MAINE — Researchers at the University of Maine published findings regarding muscle formation and the delayed onset of symptoms in muscle diseases. The study, appearing in the journal Nature Communications, focused on a protein called Mylpf.

The Mylpf protein is essential for the development of fast-twitch muscle fibers, which facilitate rapid movements such as sprinting and heavy lifting. Incorrect formation of the Mylpf protein causes muscles to lose their ability to contract. "Mylpf is sort of the linchpin that makes the whole muscle fiber work." Jared Talbot, an associate professor of developmental biology, said.

The team used zebrafish to measure the relationship between Mylpf protein levels and muscle development. The study identified a direct correlation between Mylpf protein levels and muscle health, finding that eliminating Mylpf function prevented fast-twitch muscles from developing contraction structures or generating force. The severity of muscle defects corresponded to protein levels; moderate reductions caused moderate impairment, and a complete absence resulted in nonfunctional fast-twitch muscles.

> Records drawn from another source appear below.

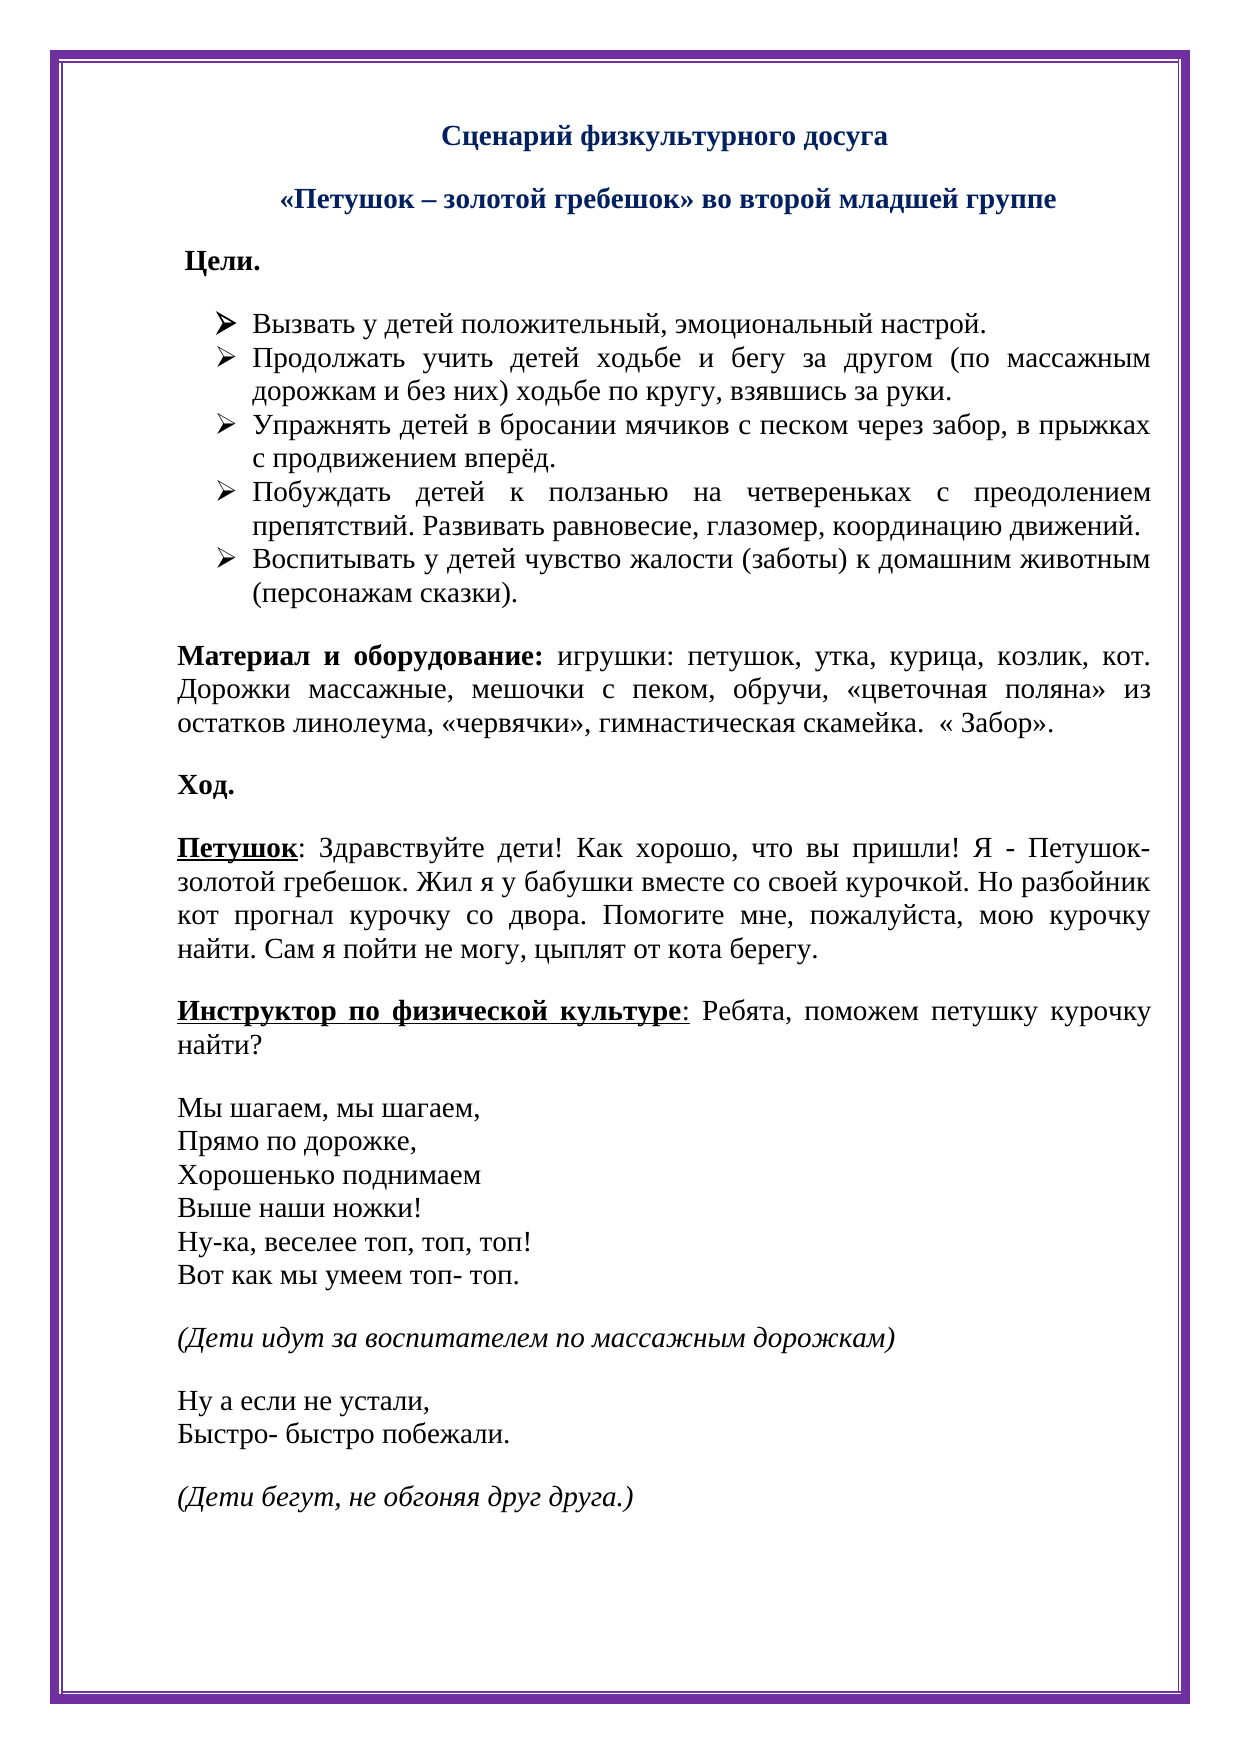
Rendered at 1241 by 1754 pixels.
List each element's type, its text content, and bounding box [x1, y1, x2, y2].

list Упражнять детей в бросании мячиков с песком через забор, в прыжках с продвижением вперёд. [214, 407, 1152, 474]
list Продолжать учить детей ходьбе и бегу за другом (по массажным дорожкам и без них) ходьбе по кругу, взявшись за руки. [214, 340, 1152, 407]
text Хорошенько поднимаем [177, 1157, 1152, 1190]
text (Дети идут за воспитателем по массажным дорожкам) [177, 1320, 1152, 1354]
list Воспитывать у детей чувство жалости (заботы) к домашним животным (персонажам сказки). [214, 541, 1152, 608]
text Мы шагаем, мы шагаем, [177, 1090, 1152, 1123]
text «Петушок – золотой гребешок» во второй младшей группе [177, 181, 1152, 214]
text Вот как мы умеем топ- топ. [177, 1257, 1152, 1291]
text Цели. [177, 243, 1152, 277]
text Материал и оборудование: игрушки: петушок, утка, курица, козлик, кот. Дорожки массажные, мешочки с пеком, обручи, «цветочная поляна» из остатков линолеума, «червячки», гимнастическая скамейка. « Забор». [177, 638, 1152, 738]
text Петушок: Здравствуйте дети! Как хорошо, что вы пришли! Я - Петушок-золотой гребешок. Жил я у бабушки вместе со своей курочкой. Но разбойник кот прогнал курочку со двора. Помогите мне, пожалуйста, мою курочку найти. Сам я пойти не могу, цыплят от кота берегу. [177, 830, 1152, 964]
text Ну а если не устали, [177, 1383, 1152, 1416]
text Быстро- быстро побежали. [177, 1416, 1152, 1450]
text (Дети бегут, не обгоняя друг друга.) [177, 1479, 1152, 1513]
text Ну-ка, веселее топ, топ, топ! [177, 1224, 1152, 1257]
list Вызвать у детей положительный, эмоциональный настрой. [214, 306, 1152, 340]
text Выше наши ножки! [177, 1190, 1152, 1224]
text Прямо по дорожке, [177, 1123, 1152, 1157]
text Ход. [177, 767, 1152, 801]
list Побуждать детей к ползанью на четвереньках с преодолением препятствий. Развивать равновесие, глазомер, координацию движений. [214, 474, 1152, 541]
text Инструктор по физической культуре: Ребята, поможем петушку курочку найти? [177, 993, 1152, 1061]
text Сценарий физкультурного досуга [177, 118, 1152, 152]
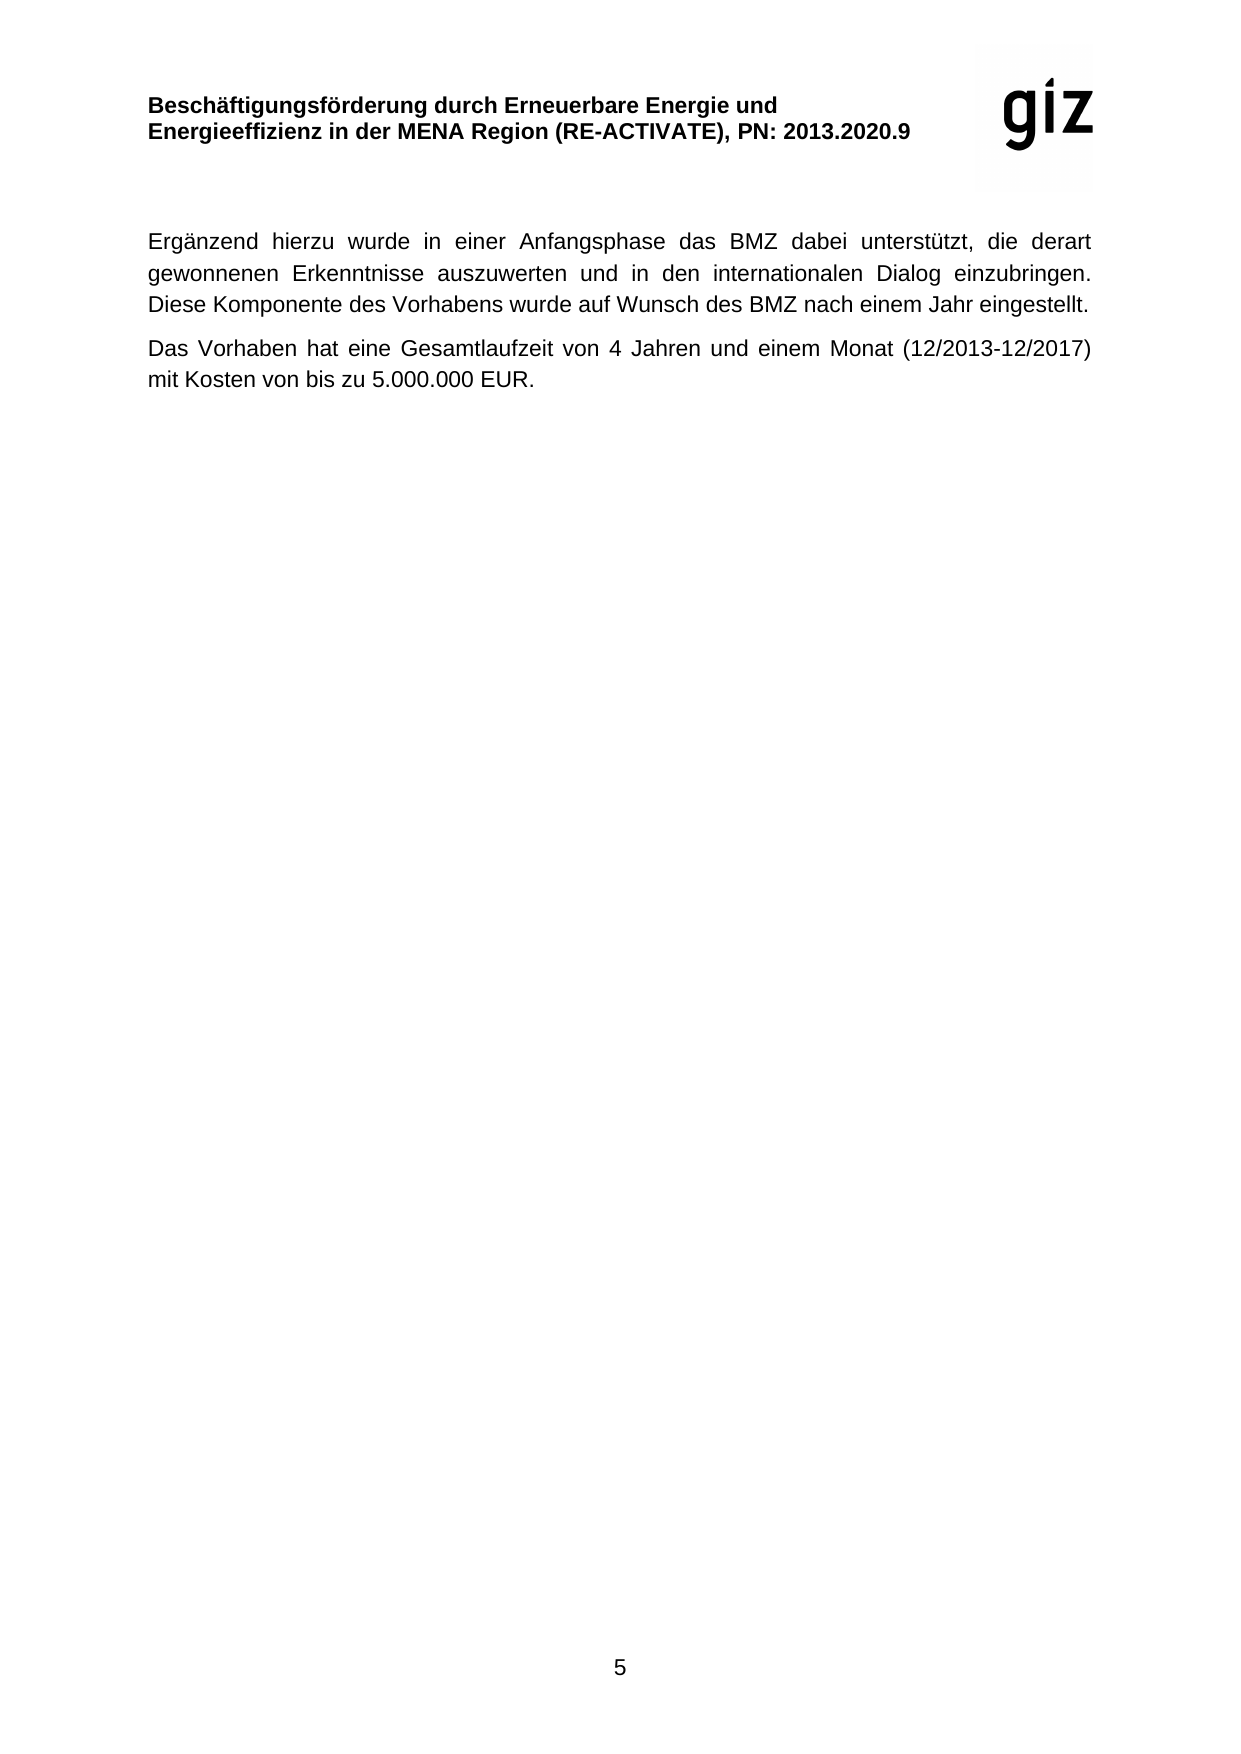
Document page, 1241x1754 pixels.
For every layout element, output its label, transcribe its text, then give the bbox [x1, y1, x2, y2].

text Ergänzend hierzu wurde in einer Anfangsphase das BMZ dabei unterstützt, die derart gewonnenen Erkenntnisse auszuwerten und in den internationalen Dialog einzubringen. Diese Komponente des Vorhabens wurde auf Wunsch des BMZ nach einem Jahr eingestellt. [148, 225, 1092, 318]
picture [974, 44, 1093, 192]
text Das Vorhaben hat eine Gesamtlaufzeit von 4 Jahren und einem Monat (12/2013-12/2017) mit Kosten von bis zu 5.000.000 EUR. [148, 331, 1092, 393]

The researchers tested multiple gene dose combinations to model the protein's effects mathematically. A human version of the Mylpf gene restored normal muscle development in mutant zebrafish, indicating Mylpf plays a similar role in muscle development across bony vertebrates. Talbot said, "That finding tells us this isn't just a zebrafish story. Most of what we know about ourselves are insights drawn from other creatures."

The team also tested a gene version linked to Distal Arthrogryposis, a congenital disorder characterized by joint contractures and muscle weakness. This disease-associated gene variant failed to restore muscle development in the zebrafish model. Individuals with Distal Arthrogryposis typically carry one defective and one normal copy of the gene, and the data suggest that a partial reduction in Mylpf function is sufficient to hinder muscle formation and cause the disorder.

When fast-twitch muscles failed to develop properly, slow-twitch muscles increased in size and activity in the mutant fish. This increased activity enabled mutant zebrafish to travel distances comparable to healthy fish in certain tests. Researchers propose this compensatory mechanism may explain why patients with muscular dystrophy can remain asymptomatic for years despite ongoing muscle degeneration.

The study received partial funding from a Center for Biomedical Research Excellence grant, issued by the National Institutes of Health. A separate National Institutes of Health R15 award supported three graduate and 11 undergraduate students during the research. All 14 participating students earned authorship on the published paper. Talbot expressed pride in the students, noting that each made a unique contribution.

No independent assessment was available for this report.